Objective: Return, character for character, the stretch of records from the line containing "pose: elev=169.7 azim=149.0" through the line containing "Dot at: (269, 356)", both of those lines included.
* Begin Data provided *
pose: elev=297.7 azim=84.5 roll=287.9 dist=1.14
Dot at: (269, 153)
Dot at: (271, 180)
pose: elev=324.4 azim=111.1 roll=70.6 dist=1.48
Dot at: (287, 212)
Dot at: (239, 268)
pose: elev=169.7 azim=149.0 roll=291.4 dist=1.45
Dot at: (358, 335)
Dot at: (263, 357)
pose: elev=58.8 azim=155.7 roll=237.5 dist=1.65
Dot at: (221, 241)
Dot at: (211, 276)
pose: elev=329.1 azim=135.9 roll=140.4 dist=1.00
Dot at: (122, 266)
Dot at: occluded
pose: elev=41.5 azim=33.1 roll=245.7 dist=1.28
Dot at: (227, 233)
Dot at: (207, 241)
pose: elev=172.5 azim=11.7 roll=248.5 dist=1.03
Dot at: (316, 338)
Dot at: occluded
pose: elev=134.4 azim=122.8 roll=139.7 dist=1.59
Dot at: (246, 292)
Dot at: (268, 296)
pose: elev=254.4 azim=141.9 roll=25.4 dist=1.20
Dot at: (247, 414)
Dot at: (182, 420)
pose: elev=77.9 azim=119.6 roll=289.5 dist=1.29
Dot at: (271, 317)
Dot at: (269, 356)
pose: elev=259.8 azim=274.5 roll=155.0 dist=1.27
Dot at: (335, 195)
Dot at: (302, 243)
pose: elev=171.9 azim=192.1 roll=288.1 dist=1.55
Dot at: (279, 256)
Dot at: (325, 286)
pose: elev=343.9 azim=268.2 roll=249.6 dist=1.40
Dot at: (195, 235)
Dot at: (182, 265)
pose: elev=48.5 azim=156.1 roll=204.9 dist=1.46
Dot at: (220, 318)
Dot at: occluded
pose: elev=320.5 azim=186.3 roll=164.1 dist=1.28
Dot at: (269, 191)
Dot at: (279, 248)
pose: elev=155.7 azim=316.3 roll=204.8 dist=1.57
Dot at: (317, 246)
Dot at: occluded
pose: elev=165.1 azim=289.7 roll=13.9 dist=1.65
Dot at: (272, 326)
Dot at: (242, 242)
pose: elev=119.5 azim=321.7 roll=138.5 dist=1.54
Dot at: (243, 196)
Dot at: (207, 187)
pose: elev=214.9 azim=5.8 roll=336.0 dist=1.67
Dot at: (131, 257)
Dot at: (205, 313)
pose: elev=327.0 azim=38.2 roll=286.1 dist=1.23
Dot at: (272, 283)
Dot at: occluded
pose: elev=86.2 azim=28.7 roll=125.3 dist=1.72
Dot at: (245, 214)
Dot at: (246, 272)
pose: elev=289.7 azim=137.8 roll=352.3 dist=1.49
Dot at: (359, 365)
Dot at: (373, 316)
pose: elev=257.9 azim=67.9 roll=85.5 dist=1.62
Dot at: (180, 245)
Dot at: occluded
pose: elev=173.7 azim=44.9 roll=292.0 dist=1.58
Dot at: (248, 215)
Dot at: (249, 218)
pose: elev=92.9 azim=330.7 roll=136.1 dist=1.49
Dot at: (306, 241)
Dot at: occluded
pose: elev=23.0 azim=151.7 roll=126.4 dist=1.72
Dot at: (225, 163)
* End Data provided *
The output:
pose: elev=169.7 azim=149.0 roll=291.4 dist=1.45
Dot at: (358, 335)
Dot at: (263, 357)
pose: elev=58.8 azim=155.7 roll=237.5 dist=1.65
Dot at: (221, 241)
Dot at: (211, 276)
pose: elev=329.1 azim=135.9 roll=140.4 dist=1.00
Dot at: (122, 266)
Dot at: occluded
pose: elev=41.5 azim=33.1 roll=245.7 dist=1.28
Dot at: (227, 233)
Dot at: (207, 241)
pose: elev=172.5 azim=11.7 roll=248.5 dist=1.03
Dot at: (316, 338)
Dot at: occluded
pose: elev=134.4 azim=122.8 roll=139.7 dist=1.59
Dot at: (246, 292)
Dot at: (268, 296)
pose: elev=254.4 azim=141.9 roll=25.4 dist=1.20
Dot at: (247, 414)
Dot at: (182, 420)
pose: elev=77.9 azim=119.6 roll=289.5 dist=1.29
Dot at: (271, 317)
Dot at: (269, 356)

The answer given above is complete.